● WHAT THE EXERCISE ASKS
What follows is a set of records; repeat them exactly, without the pictures.

---------------

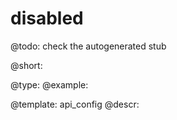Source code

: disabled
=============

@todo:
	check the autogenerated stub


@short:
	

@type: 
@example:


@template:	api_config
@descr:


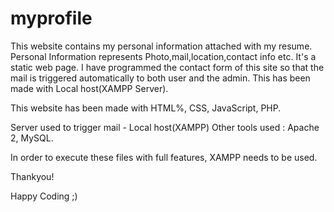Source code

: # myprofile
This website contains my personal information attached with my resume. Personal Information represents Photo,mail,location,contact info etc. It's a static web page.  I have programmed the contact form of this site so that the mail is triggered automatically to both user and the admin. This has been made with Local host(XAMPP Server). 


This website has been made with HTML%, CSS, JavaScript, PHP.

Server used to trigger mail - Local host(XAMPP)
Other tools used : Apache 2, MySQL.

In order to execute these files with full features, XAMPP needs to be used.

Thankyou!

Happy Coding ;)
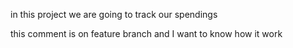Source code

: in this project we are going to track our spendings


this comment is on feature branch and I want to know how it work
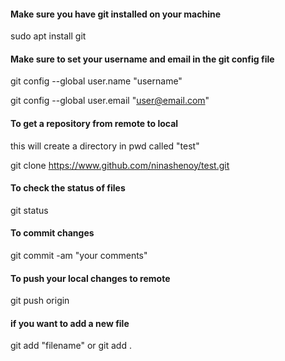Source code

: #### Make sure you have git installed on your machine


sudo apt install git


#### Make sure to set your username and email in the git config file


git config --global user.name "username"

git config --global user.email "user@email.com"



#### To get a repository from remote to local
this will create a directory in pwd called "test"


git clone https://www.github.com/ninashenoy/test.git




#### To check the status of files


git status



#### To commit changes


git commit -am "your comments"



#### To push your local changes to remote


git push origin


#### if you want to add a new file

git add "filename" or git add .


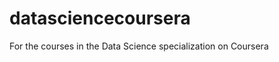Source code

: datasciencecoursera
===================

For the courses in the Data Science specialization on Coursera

---------------

● ANSWER BOX
Source code

: disabled
=============

@todo:
	check the autogenerated stub


@short:
	

@type: 
@example:


@template:	api_config
@descr:


Source code

: # myprofile
This website contains my personal information attached with my resume. Personal Information represents Photo,mail,location,contact info etc. It's a static web page.  I have programmed the contact form of this site so that the mail is triggered automatically to both user and the admin. This has been made with Local host(XAMPP Server). 


This website has been made with HTML%, CSS, JavaScript, PHP.

Server used to trigger mail - Local host(XAMPP)
Other tools used : Apache 2, MySQL.

In order to execute these files with full features, XAMPP needs to be used.

Thankyou!

Happy Coding ;)
Source code

: in this project we are going to track our spendings


this comment is on feature branch and I want to know how it work
Source code

: #### Make sure you have git installed on your machine


sudo apt install git


#### Make sure to set your username and email in the git config file


git config --global user.name "username"

git config --global user.email "user@email.com"



#### To get a repository from remote to local
this will create a directory in pwd called "test"


git clone https://www.github.com/ninashenoy/test.git




#### To check the status of files


git status



#### To commit changes


git commit -am "your comments"



#### To push your local changes to remote


git push origin


#### if you want to add a new file

git add "filename" or git add .


Source code

: datasciencecoursera
===================

For the courses in the Data Science specialization on Coursera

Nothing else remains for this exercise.